Joan Hilty is an independent editor and packager specializing in graphic novels and illustrated books. During a 15-year career at DC Comics, she directed a children's comics line and acquired award-winning adult fiction and nonfiction for the Vertigo imprint. Her clients include Farrar, Straus and Giroux, Viacom Global Publishing, top-tier comics publishers Dark Horse, IDW and BOOM!, and authors published by Hachette, Tor and First Second. She teaches at the Maryland Institute College of Art. For more info, visit www.joanhilty.net and http://www.pgturn.com.

 

Jane Rosenman served as an Executive Editor at Houghton Mifflin, Scribner Publishing, and St. Martin’s Press. She was also Editorial Director of Washington Square Press.
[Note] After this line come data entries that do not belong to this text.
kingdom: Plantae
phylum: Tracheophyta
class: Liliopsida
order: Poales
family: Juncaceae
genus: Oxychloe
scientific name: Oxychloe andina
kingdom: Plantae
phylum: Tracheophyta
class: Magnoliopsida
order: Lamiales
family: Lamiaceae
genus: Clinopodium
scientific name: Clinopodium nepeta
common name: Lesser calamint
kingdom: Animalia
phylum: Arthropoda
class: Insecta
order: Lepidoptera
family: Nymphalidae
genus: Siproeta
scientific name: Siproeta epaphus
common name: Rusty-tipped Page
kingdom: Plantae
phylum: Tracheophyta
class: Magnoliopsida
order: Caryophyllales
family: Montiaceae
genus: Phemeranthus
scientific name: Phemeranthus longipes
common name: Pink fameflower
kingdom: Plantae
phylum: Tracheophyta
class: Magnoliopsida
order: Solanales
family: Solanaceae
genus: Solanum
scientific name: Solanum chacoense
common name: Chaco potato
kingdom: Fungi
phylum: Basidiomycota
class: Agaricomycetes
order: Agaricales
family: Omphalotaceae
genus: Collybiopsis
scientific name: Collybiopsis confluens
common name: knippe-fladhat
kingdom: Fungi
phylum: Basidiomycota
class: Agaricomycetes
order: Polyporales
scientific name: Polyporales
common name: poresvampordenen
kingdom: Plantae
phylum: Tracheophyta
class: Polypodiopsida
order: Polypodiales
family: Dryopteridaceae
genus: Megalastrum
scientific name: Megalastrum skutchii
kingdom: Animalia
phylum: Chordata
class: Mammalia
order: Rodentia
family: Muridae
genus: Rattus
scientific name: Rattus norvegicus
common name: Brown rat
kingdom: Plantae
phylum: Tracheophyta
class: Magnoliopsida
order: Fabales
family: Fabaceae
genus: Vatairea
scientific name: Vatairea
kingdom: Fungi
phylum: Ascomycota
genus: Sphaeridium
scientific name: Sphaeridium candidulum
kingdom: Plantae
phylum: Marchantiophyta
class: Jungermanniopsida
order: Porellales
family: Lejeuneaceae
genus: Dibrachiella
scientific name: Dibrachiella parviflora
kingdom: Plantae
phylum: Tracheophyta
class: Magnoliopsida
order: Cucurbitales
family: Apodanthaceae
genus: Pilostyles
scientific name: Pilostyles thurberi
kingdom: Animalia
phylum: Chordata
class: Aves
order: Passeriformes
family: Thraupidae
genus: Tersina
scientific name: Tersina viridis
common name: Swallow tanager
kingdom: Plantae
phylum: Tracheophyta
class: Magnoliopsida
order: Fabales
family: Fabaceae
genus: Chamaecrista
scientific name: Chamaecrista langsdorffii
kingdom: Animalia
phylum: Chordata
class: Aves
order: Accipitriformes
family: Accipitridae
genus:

Since 2011, she has worked full-time as an independent editor. During her in-house career, she edited fiction writers such as Andrea Barrett, Elinor Lipman, Howard Norman, and Meg Wolitzer. Jane has also edited in the memoir category. At Scribner she published Alice Sebold’s Lucky and more recently worked on Mira Bartok’s National Book Critic Circle Award winning The Memory Palace before its sale to The Free Press.